The Audubon Society recommends that we provide seven different kinds of plants to do the trick: conifers, grasses, nectar-producing plants; summer, fall and winter fruiting plants; and nut and acorn producing trees.
Providing a variety of food sources and places to seek shelter from inclement weather, heat or cold will keep seasonal birds in your backyard habitat. It will also attract migratory species, like the cedar waxwing, as they move through the area. When you are planning a garden scheme consider some of these plants for winter interest in the garden and food and shelter for the birds.
One of the first to ripen in the fall is the fruit of the dogwood. Nutmeat from oaks and walnuts packs a powerful punch for a high-energy bird. The crabapples ripen next, which are usually picked clean in one day by a flock of hungry robins heading to the woods for the winter.

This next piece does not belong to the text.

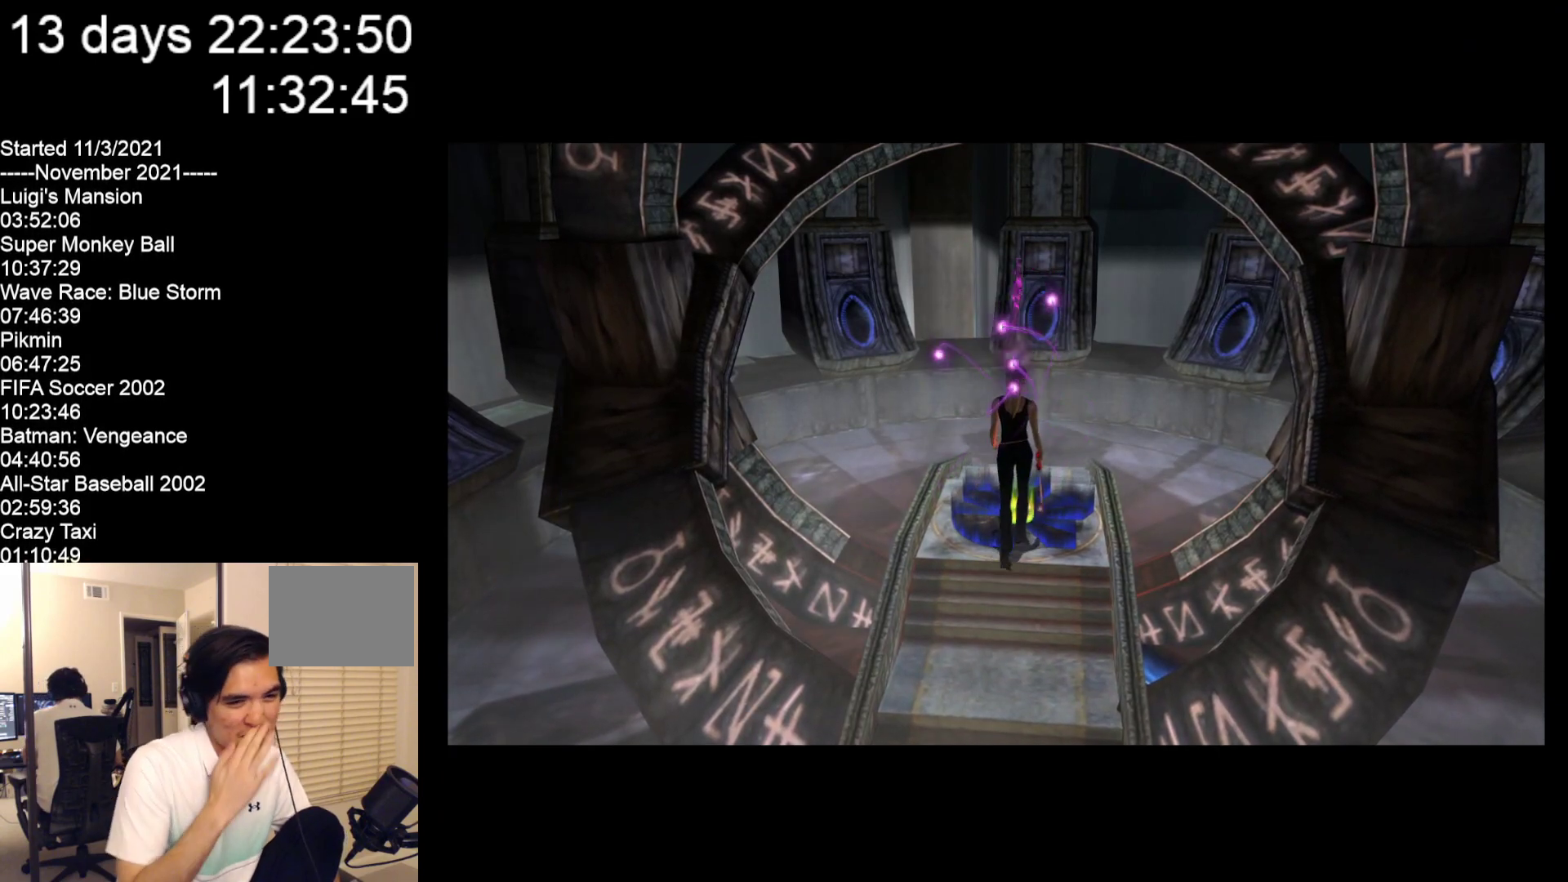
{"buttons": [], "left_stick": "up-right", "events": [[183, "left_stick", "up-right"]]}
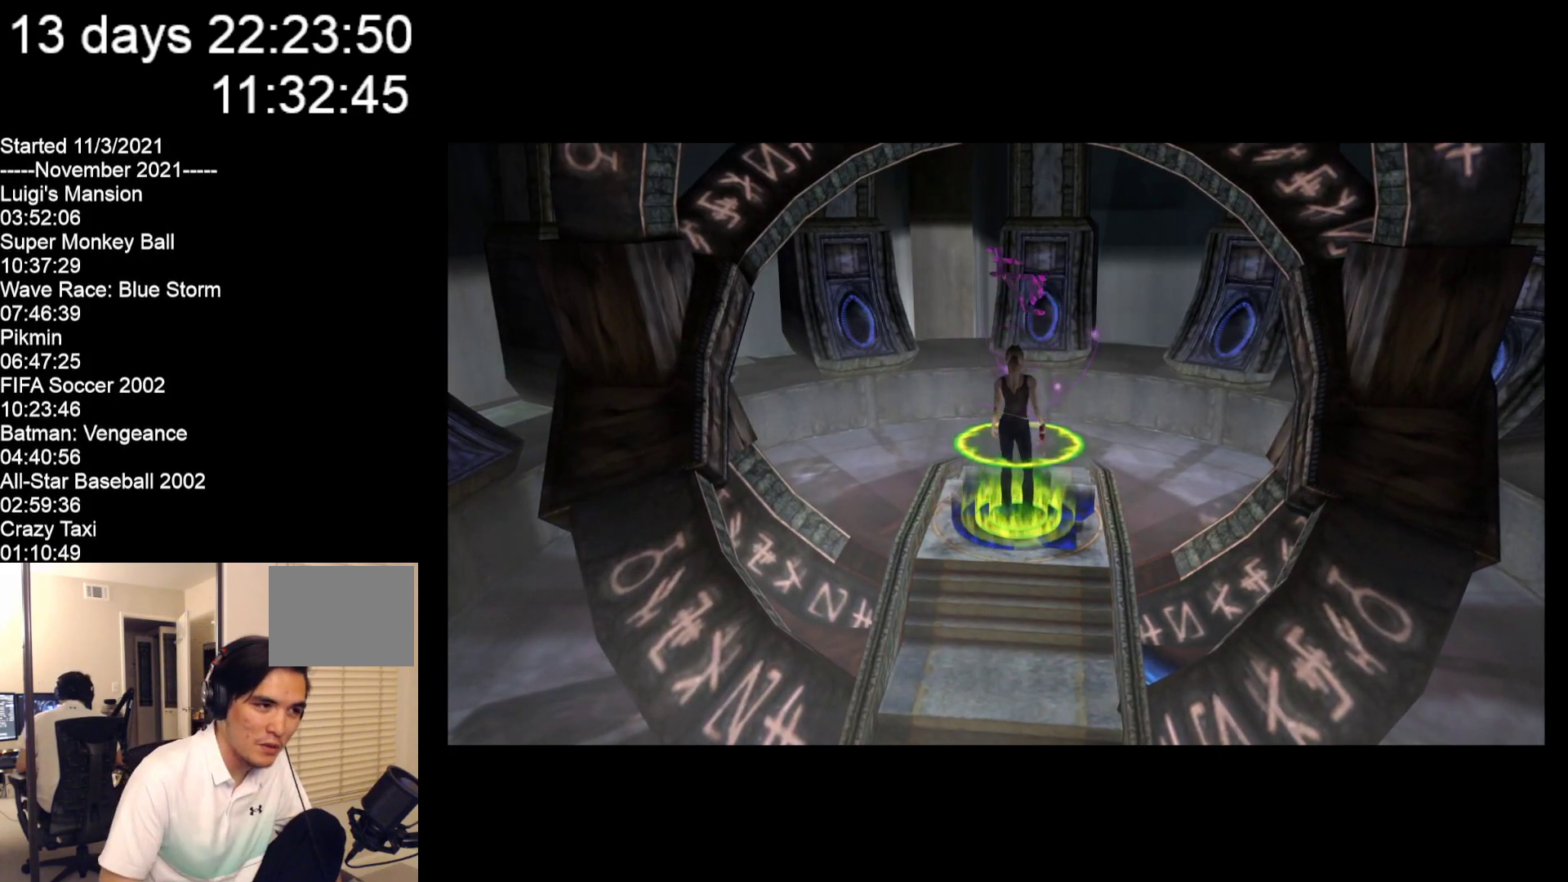
{"buttons": [], "left_stick": "center", "events": [[167, "left_stick", "center"]]}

You can enjoy the berries for a time, then the birds do the clean up.
Other winter-fruiting shrubs include viburnum, chokeberry, deciduous holly, American holly, nandina, and mahonia.
Seeds persist on some plants, too. Left over perennials in the garden can provide a meal or some protection; ornamental grasses, seeds from ripening cones on conifers, and over wintering insects under leaf matter are a special treat (plus the meal reduces pest problems later).
If naturalizing the landscape with native plants is your goal, consider planting bittersweet, sumac or wild elderberry to provide a meal in the fall and winter. Sometimes leaving “weedy” underbrush is precisely what wildlife needs to thrive, too.
Plants also provide necessary shelter for the birds: Eastern red cedar provides protection and berries; the Norway spruce and the Nordmann fir, two adaptable evergreens for Kentuckiana are excellent choices because of their rather dense growth habit.
Nandina and Mahonia, two beautiful plants in the winter garden also provide both fruit and protection because they hold onto their foliage.
Also consider some tall, twiggy deciduous shrubs by your feeders. Some birds like to dine at the feeders, other on the ground below and some do take-out. Give them a perch once they have found a seed, berry or nut.